■ What the task requires
Look through the data below. Collect every line where the word "nose" occurs.

Saved entries:
+++

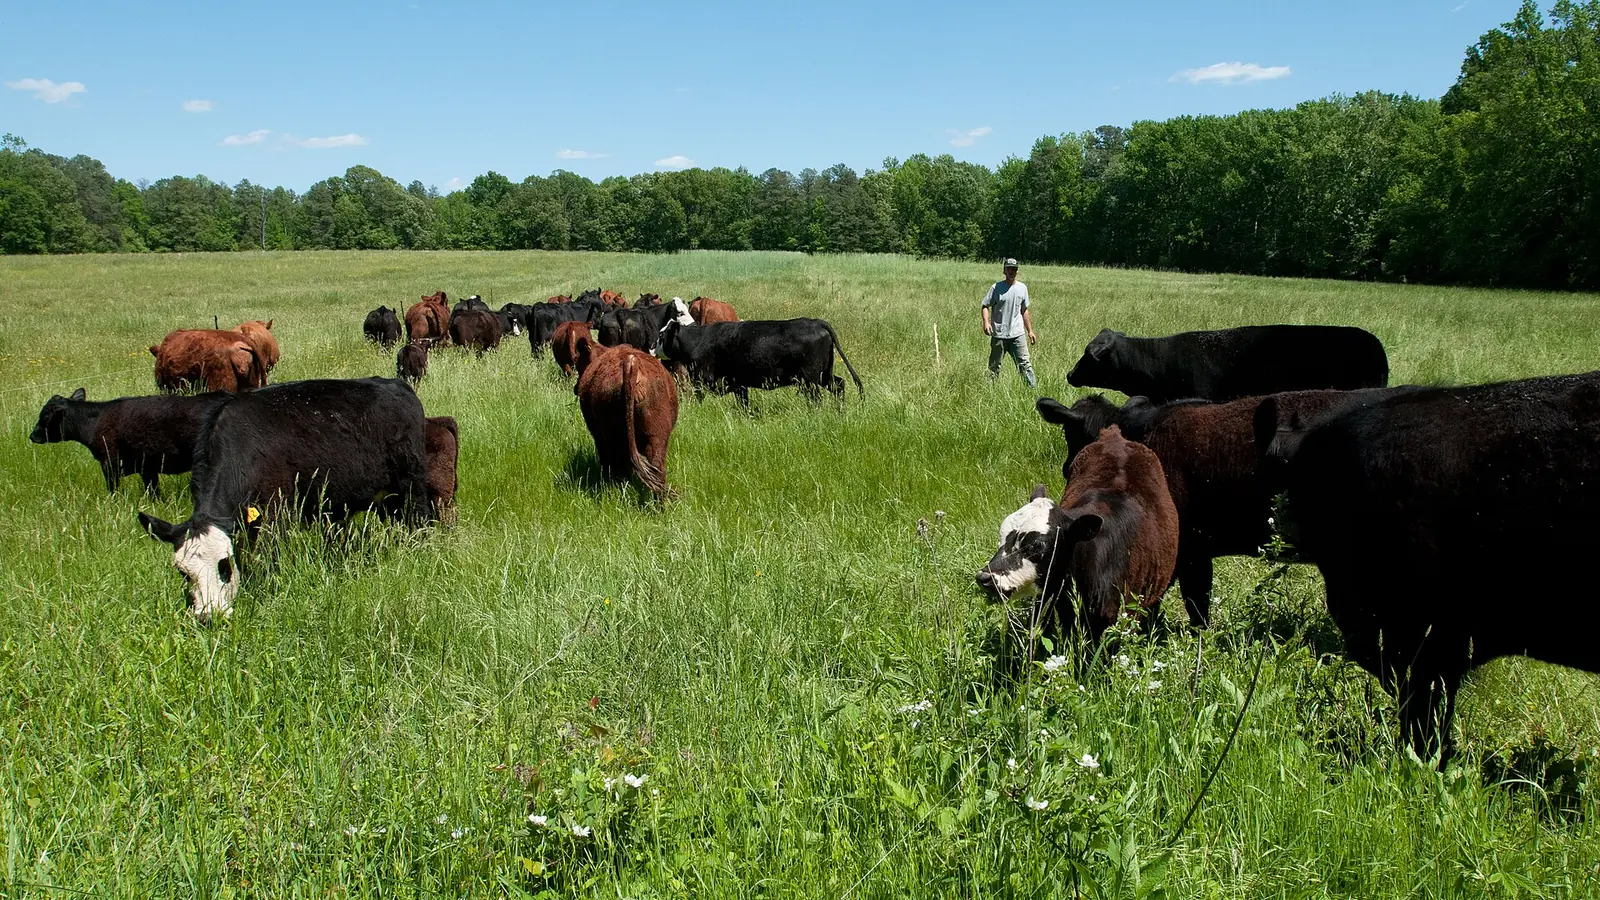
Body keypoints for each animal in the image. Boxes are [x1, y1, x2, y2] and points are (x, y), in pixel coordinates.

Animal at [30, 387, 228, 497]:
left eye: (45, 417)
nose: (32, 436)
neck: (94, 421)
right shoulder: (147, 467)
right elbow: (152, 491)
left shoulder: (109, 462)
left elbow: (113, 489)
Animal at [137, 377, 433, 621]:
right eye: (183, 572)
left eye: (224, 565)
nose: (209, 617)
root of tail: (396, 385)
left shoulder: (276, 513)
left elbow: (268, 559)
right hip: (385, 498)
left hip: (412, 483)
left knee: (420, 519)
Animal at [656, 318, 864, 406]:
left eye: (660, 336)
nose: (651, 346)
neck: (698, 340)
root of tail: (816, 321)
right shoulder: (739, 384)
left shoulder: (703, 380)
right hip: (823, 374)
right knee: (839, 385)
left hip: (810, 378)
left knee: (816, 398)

+++

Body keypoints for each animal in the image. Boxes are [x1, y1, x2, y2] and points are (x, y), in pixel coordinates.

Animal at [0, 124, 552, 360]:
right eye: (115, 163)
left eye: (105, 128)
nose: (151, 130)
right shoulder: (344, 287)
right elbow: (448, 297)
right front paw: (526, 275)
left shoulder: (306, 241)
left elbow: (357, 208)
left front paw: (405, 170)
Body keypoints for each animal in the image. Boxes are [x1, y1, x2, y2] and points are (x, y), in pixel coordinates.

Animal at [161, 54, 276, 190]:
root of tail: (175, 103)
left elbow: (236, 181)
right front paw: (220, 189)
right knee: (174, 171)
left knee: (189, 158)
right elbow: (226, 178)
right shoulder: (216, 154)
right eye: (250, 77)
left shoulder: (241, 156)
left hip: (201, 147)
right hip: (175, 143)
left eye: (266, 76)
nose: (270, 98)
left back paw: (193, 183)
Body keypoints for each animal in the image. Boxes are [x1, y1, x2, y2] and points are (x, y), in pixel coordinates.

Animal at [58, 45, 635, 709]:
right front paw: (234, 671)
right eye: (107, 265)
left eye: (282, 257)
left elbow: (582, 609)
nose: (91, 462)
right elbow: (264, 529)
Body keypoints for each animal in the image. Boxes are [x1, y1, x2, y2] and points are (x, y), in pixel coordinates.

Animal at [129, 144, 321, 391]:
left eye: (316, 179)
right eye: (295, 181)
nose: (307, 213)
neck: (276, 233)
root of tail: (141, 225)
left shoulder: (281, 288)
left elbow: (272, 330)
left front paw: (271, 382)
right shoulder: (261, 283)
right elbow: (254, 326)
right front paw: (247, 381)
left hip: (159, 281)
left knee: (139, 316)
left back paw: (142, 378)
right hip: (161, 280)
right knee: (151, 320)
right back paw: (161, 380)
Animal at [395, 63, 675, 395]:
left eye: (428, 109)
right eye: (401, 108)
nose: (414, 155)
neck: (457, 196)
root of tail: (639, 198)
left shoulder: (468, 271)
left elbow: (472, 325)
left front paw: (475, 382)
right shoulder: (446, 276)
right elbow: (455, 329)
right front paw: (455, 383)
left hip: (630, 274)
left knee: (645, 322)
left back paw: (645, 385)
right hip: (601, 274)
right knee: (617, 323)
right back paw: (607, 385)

+++

■ Result of the exercise
nose: (32, 436)
nose: (209, 617)
nose: (651, 346)
nose: (151, 130)
nose: (270, 98)
nose: (91, 462)
nose: (307, 213)
nose: (414, 155)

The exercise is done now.